I have a database where one of the columns is BLOB data type("STOREDFILEBLOB"). The data looks like this when I query the database using TOAD(Oracle):
DOC VERK FILENAME STOREDFILEBLOB
434 2343 sow2.rtf (HUGEBLOB)
342 352 soodata.doc (HUGEBLOB)
123 456 wan_tech.doc (HUGEBLOB)
The BLOB holds the document referenced in the 'FILENAME' column. I need to ingest the BLOB in human readable form into python; ideally I would want it to be a long string with the contents of the 'FILENAME' doc. I will be using the info in the BLOB to do some text classification using machine learning. I'm using the following to read from the database.

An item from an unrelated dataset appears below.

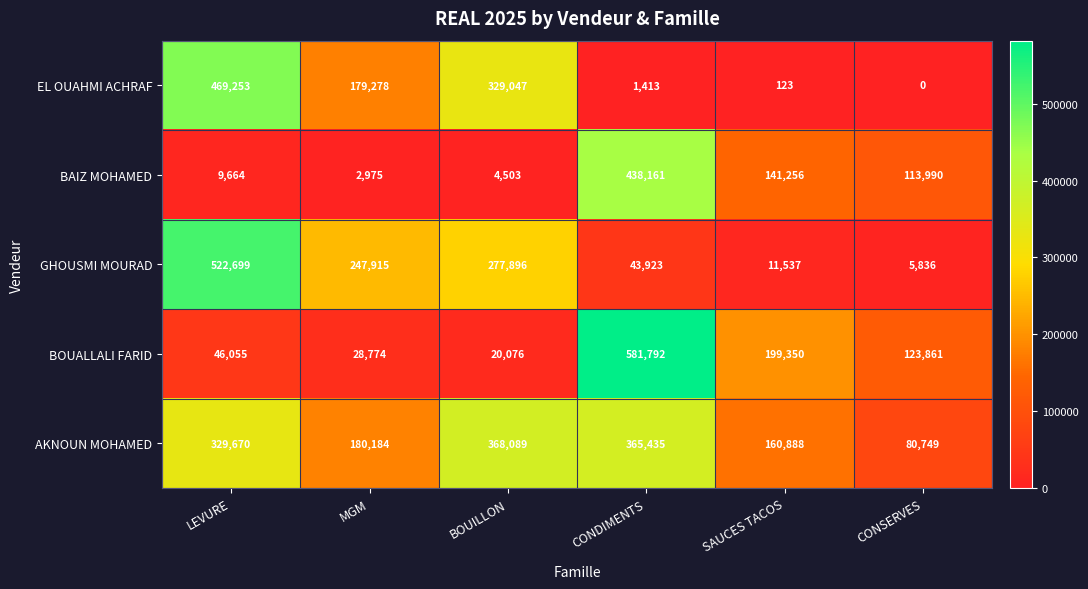

How many categories are shown in the chart?

6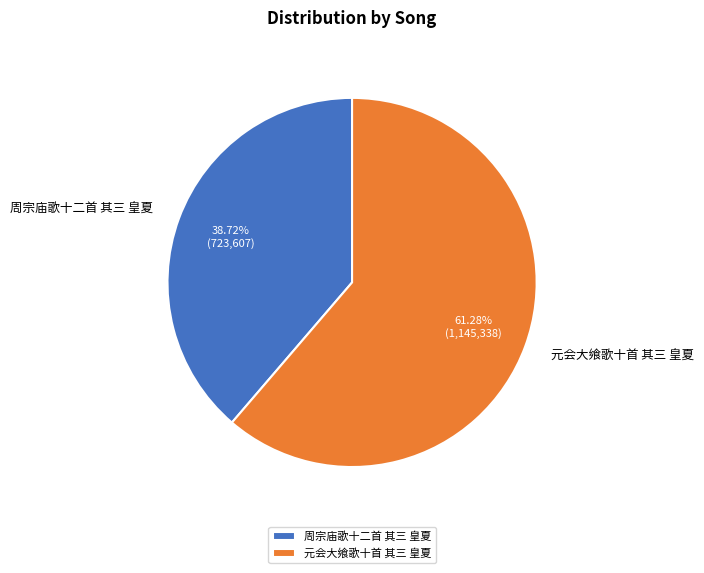

Which slice is the smallest?

周宗庙歌十二首 其三 皇夏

The problem is once the data is brought into python, the column is no longer a BLOB but an object.
conn = pyodbc.connect(conn_str)
query = '''
select dockey,verkey,filename,storedfileblob
from supportdoc
where upper(filename) like '%SOO%' or upper(filename) like '%SOW%'
fetch first 15 rows only;
'''
test = pd.read_sql(query,conn)
print(test)
DOC VERK FILENAME STOREDFILEBLOB
434 2343 sow2.rtf b'\xa0\xa0\xa0\xa0\xfc\x0e\x00\x00\xff{\\rtf1\...
342 352 soo_data.doc b'\xa0\xa0\xa0\xa0\xd3&\x00\x00\xff\xd0\xcf\x1...

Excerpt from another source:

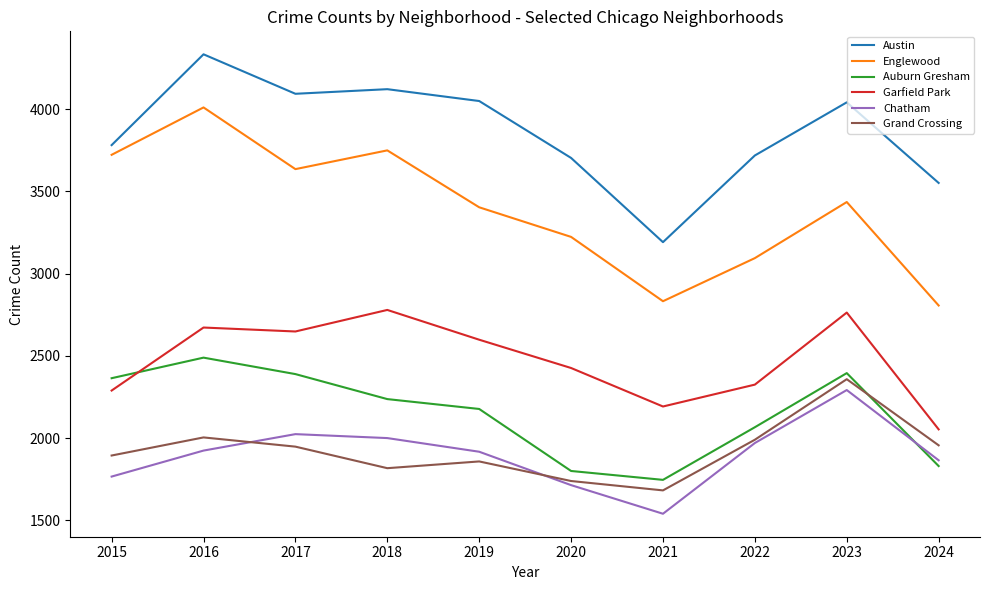

The Englewood series shows 1870 at 2016. True or false?

False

123 456 wan_tech_sow.doc b'\xa0\xa0\xa0\xa0\x8a\x19\x00\x00\xff\xd0\xcf...
test.dtypes
DOC float64
VERK float64
FILENAME object
STOREDFILEBLOB object
dtype: object
I tried doing the conversion in the database using this sql:
select DOC, VERK, FILENAME, UTL_RAW.CAST_TO_VARCHAR2(DBMS_LOB.substr(storedfileblob, 400,1))
from supportdoc
where upper(filename) like '%SOO%' or upper(filename) like '%SOW%'
but I got this nonsensical output.
DOC VERK FILENAME UTL_RAW.CAST_TO_VARCHAR2(DBMS_LOB.SUBSTR(
6908 8761 SOW (9503581Q0003).rtf ü
9535 8890 Dataequip SOW9706000Q0008.doc j
9553 8891 9602001Q0002WritingSOW.doc T
APPROACH 2:
I've decided to step back and try to get the .pdf files decoded and in human-readable form first. I updated the query to only yield .pdf type files and am not using pyodbc but cx_Oracle since everyone else is using that.
New Code:
query = '''
select doc,verk,filename,storedfileblob
from supportdoc
where (upper(filename) like '%SOO%' or upper(filename) like '%SOW%' or upper(filename) like '%PWS%')

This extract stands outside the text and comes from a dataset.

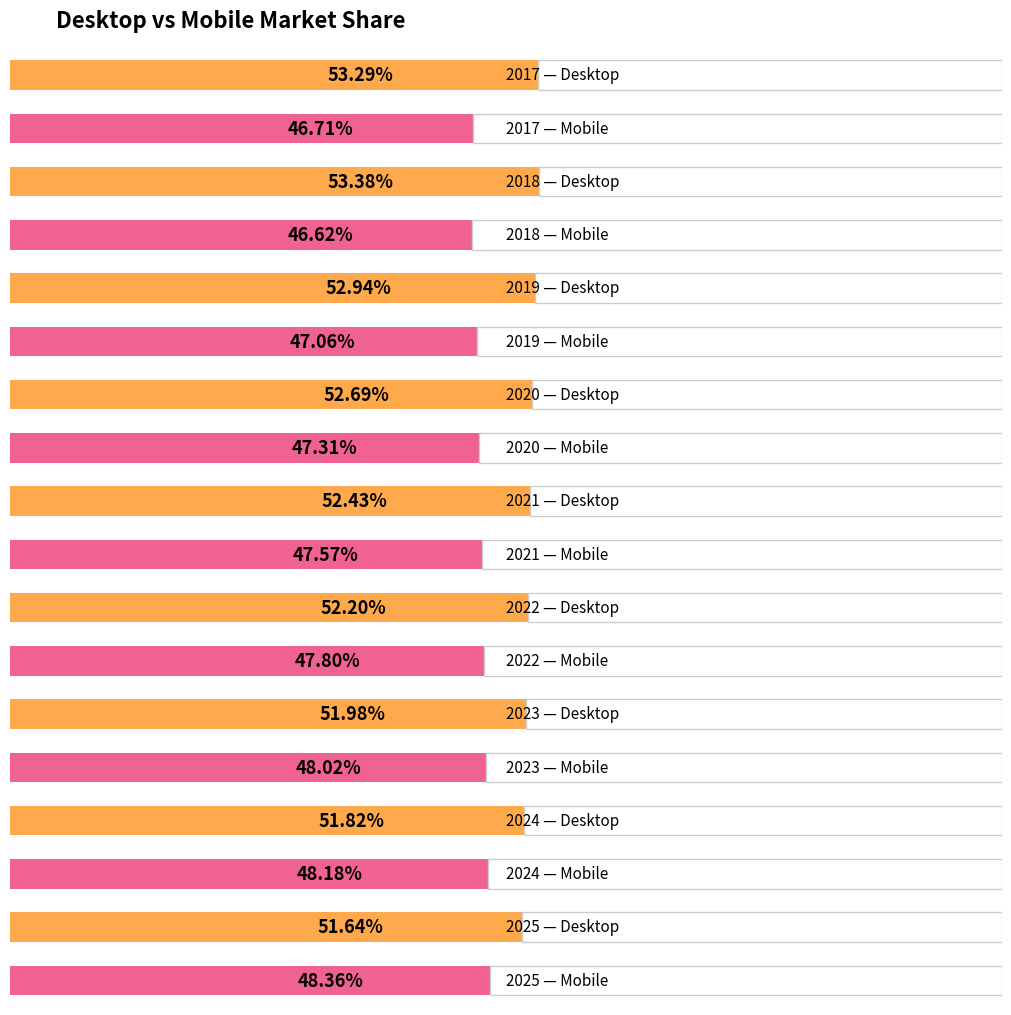

What is the maximum value shown in the chart?

53.4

and (substr(upper(filename),-3) like '%PDF%')
fetch first 15 rows only
'''
dsn = cx_Oracle.makedsn(host, port, sid)
orcl = cx_Oracle.connect(username+'/'+password+'@'+dsn)
curs = orcl.cursor()
curs.execute(query)
rows = curs.fetchall()
for row in rows:
filename = 'F:/Users/Acme'+'/contract_blob/'+str(row[0])+'_'+str(row[1])+'_dockey_verkey.pdf'
f = codecs.open(filename, encoding='utf-16', mode='wb+')
f.write(row[3].read())
f.close()
The code above yields:
TypeError: utf_16_encode() argument 1 must be str, not bytes
I picked utf-16 at random for the encoding. I did some research and pdfs tend to be utf-16(atleast that's what I understood from what I read). I'm just grasping at straws.
At the end of the day, my objective is the same. I need to retrieve BLOBs from the database then decode the BLOB and get the human readable document. I'm starting with the pdf documents. There are also .doc, .png. and .zip type BLOB files. I'm hoping once I perfect the method for the .pdfs, it will be easier to tackle the .doc BLOBs. I'll probably ignore the .png and .zip files. Any help is appreciated.